Khirbat ash-Shajara is an archaeological site in Samaria, West Bank. It is situated between the Palestinian city of Salfit and the Israeli settlement and city of Ariel. The West Bank barrier runs south of the site, placing it in the Israeli side. The site covers about 10 dunams and today is covered by heaps of stones, piled by modern farmers, reaching up to 3-4 meters above the surrounding terrain.

In the late 19th century the site was visited by members of the Palestine Exploration Fund, who reported traces of antiquities. In the 1980s the site was studied by Israeli archaeologists as part of the Southern Samaria Survey (Site 16-16/76/01). Sherds of pottery vessels were found, about one-fifth dated to the Iron Age I (12–10 centuries BCE) and four-fifths to the Iron Age II (10–6 centuries BCE), when Samaria was part of the Kingdom of Israel. Some 100 meters west of the site, is another ruin with no name (Site 16-16/76/02), where finds are mostly dated to the Iron Age II and one sherd to the Hellenistic period (332–63 BCE).
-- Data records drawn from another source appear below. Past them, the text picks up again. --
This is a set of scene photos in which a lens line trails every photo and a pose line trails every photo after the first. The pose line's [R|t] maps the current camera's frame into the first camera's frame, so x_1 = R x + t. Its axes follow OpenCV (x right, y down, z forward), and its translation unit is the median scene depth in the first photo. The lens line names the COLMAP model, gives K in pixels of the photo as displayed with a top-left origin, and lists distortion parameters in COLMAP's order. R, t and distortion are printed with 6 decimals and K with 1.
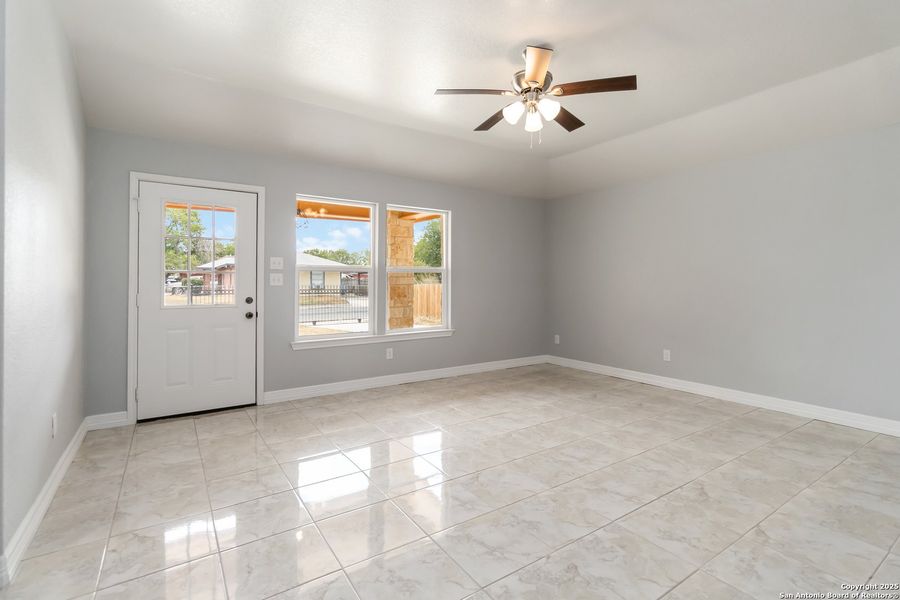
lens RADIAL K [[428.8, 0, 460.6], [0, 428.8, 279.1], [0, 0, 1]] dist [-0.002734, 0.000054]
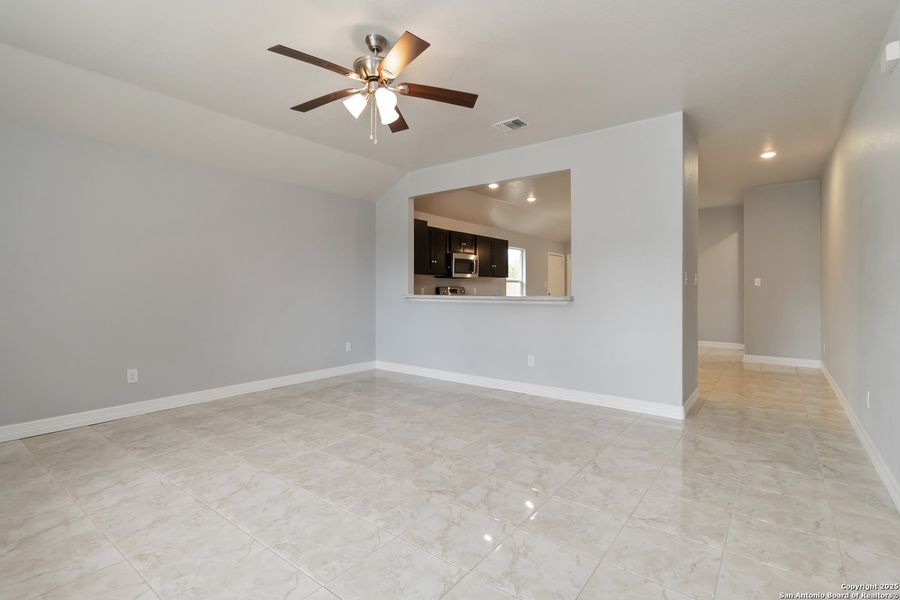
lens RADIAL K [[423.7, 0, 455.0], [0, 423.7, 285.0], [0, 0, 1]] dist [0.000642, 0.000366]
pose [[-0.321003, 0.004291, 0.947068, -0.736782], [-0.013455, 0.999868, -0.009091, 0.011116], [-0.946983, -0.015661, -0.320903, 1.083583]]
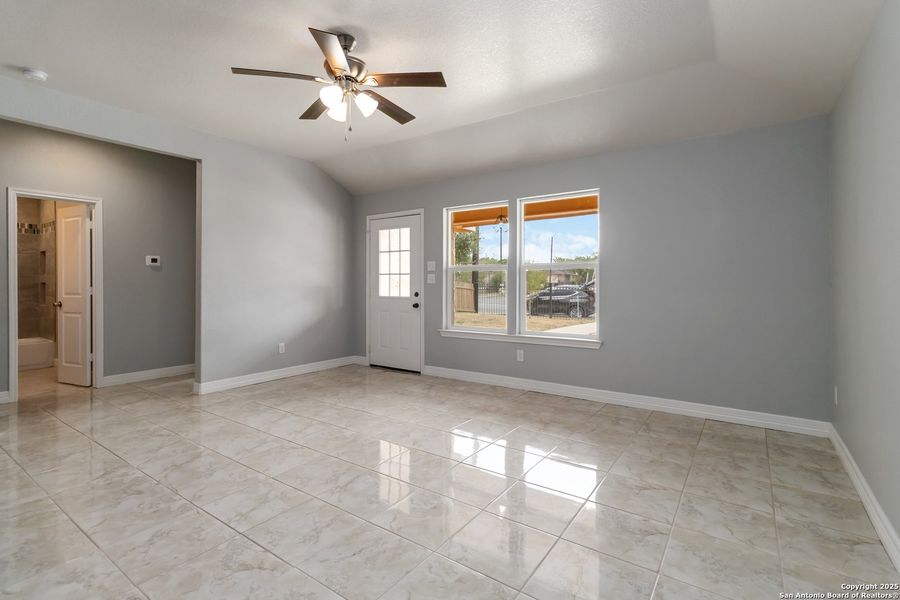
lens RADIAL K [[427.3, 0, 452.0], [0, 427.3, 279.9], [0, 0, 1]] dist [-0.012358, -0.000253]
pose [[0.349630, -0.006920, -0.936862, 1.078141], [0.010018, 0.999943, -0.003647, 0.012697], [0.936834, -0.008111, 0.349680, 0.850226]]
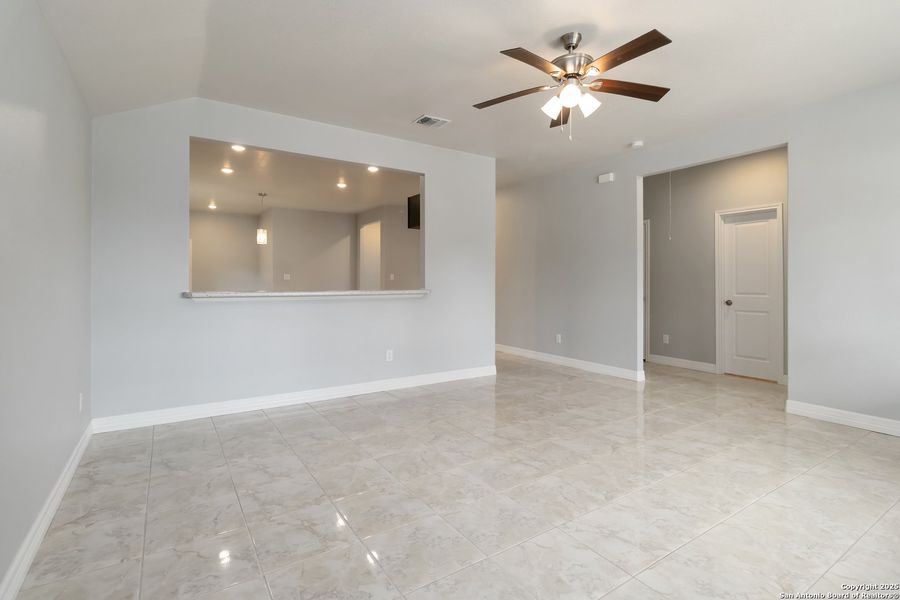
lens RADIAL K [[423.7, 0, 455.0], [0, 423.7, 285.0], [0, 0, 1]] dist [0.000642, 0.000366]
pose [[-0.999688, -0.004477, 0.024567, 0.378684], [-0.004583, 0.999980, -0.004248, 0.019548], [-0.024547, -0.004359, -0.999689, 1.846567]]
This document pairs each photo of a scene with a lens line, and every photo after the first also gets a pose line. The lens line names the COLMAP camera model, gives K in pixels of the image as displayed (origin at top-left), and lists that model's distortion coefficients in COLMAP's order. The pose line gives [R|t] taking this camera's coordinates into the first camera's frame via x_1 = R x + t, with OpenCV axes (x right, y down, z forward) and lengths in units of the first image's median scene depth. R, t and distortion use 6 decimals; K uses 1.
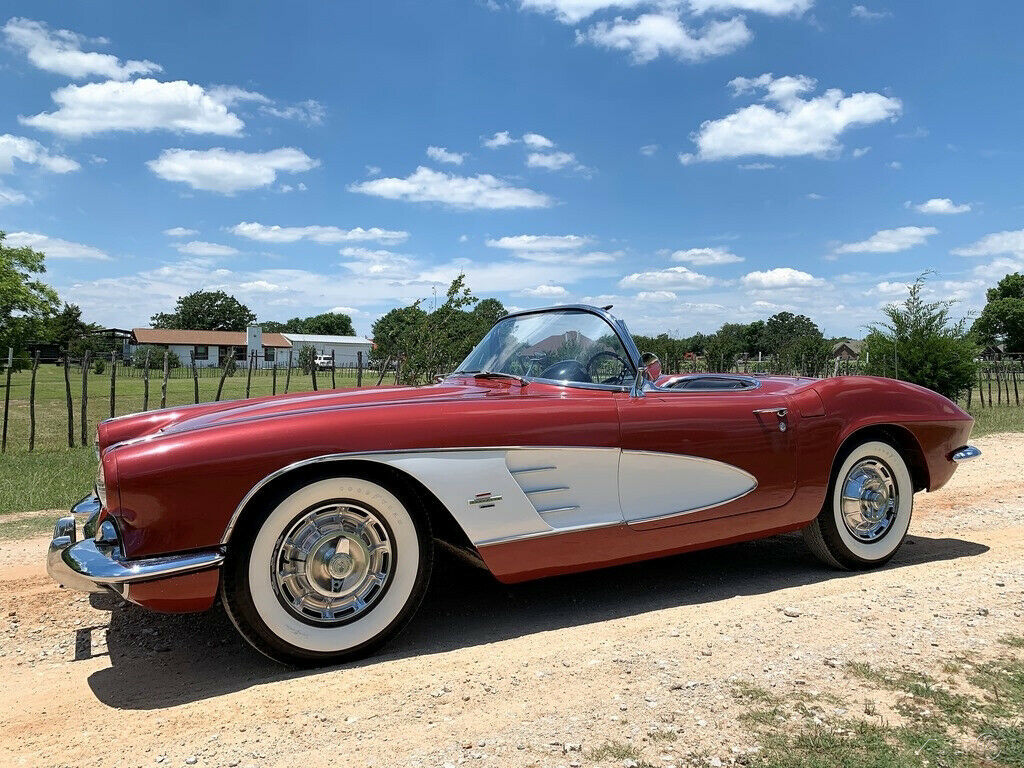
lens RADIAL K [[897.7, 0, 507.2], [0, 897.7, 365.4], [0, 0, 1]] dist [0.010738, -0.017052]
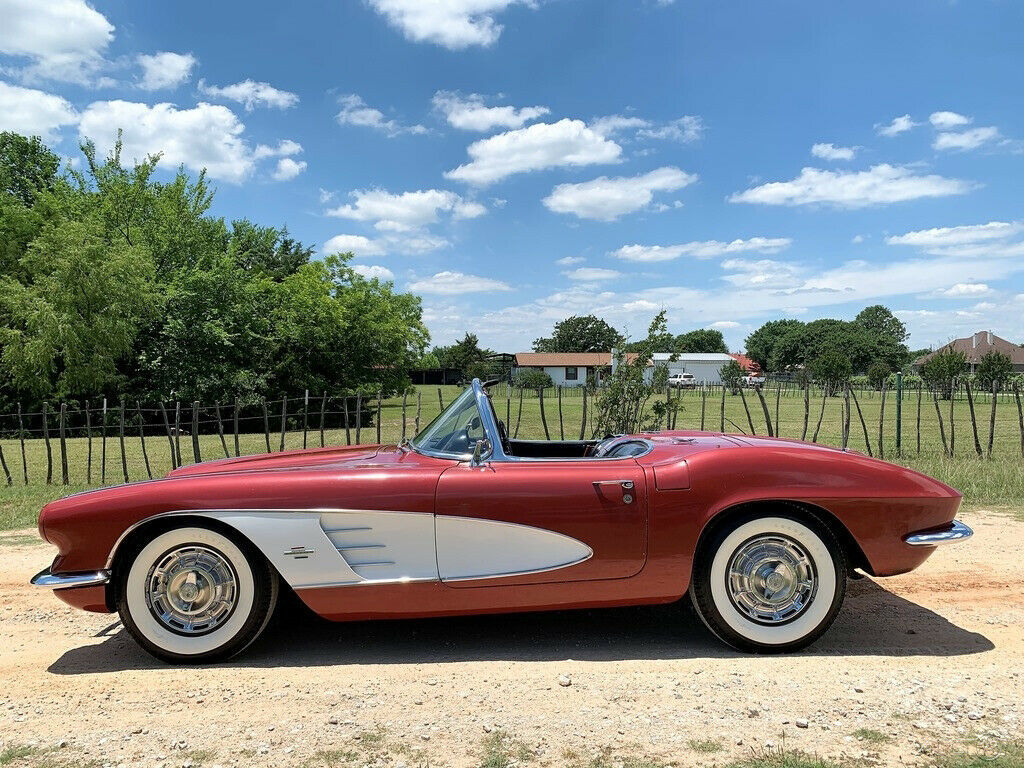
lens RADIAL K [[925.9, 0, 512.0], [0, 925.9, 384.0], [0, 0, 1]] dist [0.014734, -0.024898]
pose [[0.853484, -0.010702, -0.521010, 0.691294], [0.021175, 0.999676, 0.014154, -0.072950], [0.520689, -0.023112, 0.853433, 0.045001]]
South of Khirbat ash-Shajara lies a site called Khirbat Murad, where earlier remains dated to the Middle Bronze Age (20th-15th centuries BCE) were found.

In 2006 a team from the Israeli Staff Officer of Archaeology excavated the site.

The establishment of the West Bank barrier has disconnected the site from some of Salfit’s agricultural lands. Some inhabitants have protested the restriction of their access to agricultural lands located within the site and its environments.